CfB: If you had a checklist of things employers could do to reduce the cost of rheumatoid arthritis in the workforce, what would be on that list?

Gifford: I'm going to stick with a broader term of costs, as opposed to simply medical and pharmacy expense. So, again, the cost reduction goal here is going to be this larger opportunity cost from loss productivity due to illness. This is really going to come back to ensuring that all of your different benefits are designed so that they complement one another so that, for example, your formulary is supporting people's ability to stay at work and return to work. And understanding how these 2 parts work together and, quite frankly, a lot of employers don't.

So, really, it's aligning this larger benefit strategy as opposed to saying that they're going to manage the pharmacy benefit in one silo, the health care benefit in another silo, the disability benefit in a third silo, and as many silos as we have for the different things that we're trying to accomplish

So, again, this is this is where the [IBI] actually got its original guiding principle. In fact, the name of the firm suggests that these strategies need to be integrated. And that's not just a data integration issue. That's a strategic integration and it's also trying to keep in mind that ultimately, all of these different things are going to be integrated at the patient level. What looks like silos to an employer are actually part and parcel with the way people go through their everyday lives.

CfB: Among employers that have taken these steps, what kind of results are you seeing?

Gifford: I wish I could answer that question. I wish I could say that I knew of employers that are really taking this kind of exhaustive strategic approach to the issue of biosimilars, formulary plan design, chronic diseases such as rheumatoid arthritis, and disability and sick day absences. Just insofar as we're talking about rheumatoid arthritis and biosimilars, I'm not aware of employers who are really taking this view.
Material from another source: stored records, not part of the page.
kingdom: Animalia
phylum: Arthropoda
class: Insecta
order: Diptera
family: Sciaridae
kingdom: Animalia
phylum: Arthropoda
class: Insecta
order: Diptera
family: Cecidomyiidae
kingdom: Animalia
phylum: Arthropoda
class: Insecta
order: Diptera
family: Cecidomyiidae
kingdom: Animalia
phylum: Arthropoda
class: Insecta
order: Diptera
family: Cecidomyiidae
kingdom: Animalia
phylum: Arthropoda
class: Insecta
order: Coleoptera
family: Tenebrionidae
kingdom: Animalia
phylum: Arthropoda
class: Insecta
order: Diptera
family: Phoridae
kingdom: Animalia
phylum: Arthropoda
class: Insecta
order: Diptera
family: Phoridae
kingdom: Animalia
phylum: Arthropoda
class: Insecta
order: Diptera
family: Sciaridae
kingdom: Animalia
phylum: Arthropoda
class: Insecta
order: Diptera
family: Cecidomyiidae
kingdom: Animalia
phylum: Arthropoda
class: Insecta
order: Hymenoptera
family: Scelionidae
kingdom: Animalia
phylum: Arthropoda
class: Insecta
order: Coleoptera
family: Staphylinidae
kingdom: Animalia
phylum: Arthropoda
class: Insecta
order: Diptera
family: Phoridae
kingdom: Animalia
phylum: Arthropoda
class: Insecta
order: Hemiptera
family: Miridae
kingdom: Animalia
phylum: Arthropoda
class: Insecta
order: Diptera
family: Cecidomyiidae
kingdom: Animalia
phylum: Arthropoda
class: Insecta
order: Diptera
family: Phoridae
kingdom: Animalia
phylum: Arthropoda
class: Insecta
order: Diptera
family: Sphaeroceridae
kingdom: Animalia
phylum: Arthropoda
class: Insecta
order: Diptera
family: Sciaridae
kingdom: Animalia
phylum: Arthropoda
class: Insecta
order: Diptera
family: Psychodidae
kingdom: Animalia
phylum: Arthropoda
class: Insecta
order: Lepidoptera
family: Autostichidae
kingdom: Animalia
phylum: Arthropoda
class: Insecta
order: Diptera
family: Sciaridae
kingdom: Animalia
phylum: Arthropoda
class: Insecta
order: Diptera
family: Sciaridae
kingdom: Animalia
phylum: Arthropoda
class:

I think that employers have a good opportunity because the chronic conditions that they have focused on in the past such as back pain and mental health issues, are actually going to become the model for how we should deal with other chronic conditions, particularly those that are going to be treated with specialty pharmaceuticals.

So, when I say how have employers been doing in this case, I think that case study of somebody who's managing it really well is still out there. I know that they focus on expenses. But how they are looking at their formulary plan insofar as it affects these other outcomes, I think that key employer who is doing this well is still out there but as of yet I'm not aware of who that is.

CfB: And lastly, do you have any concluding thoughts?

Gifford: I'm going to go back to IBI's guiding principles. IBI was founded 25 years ago as a way to get people to think outside of their benefits silos and start thinking about the health of the person insofar as that is a contributor to business success. So, my parting thoughts are going to be kind of my opening thoughts as well, which is, think about how all of your benefits fit together. Think about not just your health care benefits, but your disability benefits your paid leave benefits and think about how these can be designed in ways that complement one another, rather than being changed in a piecemeal fashion.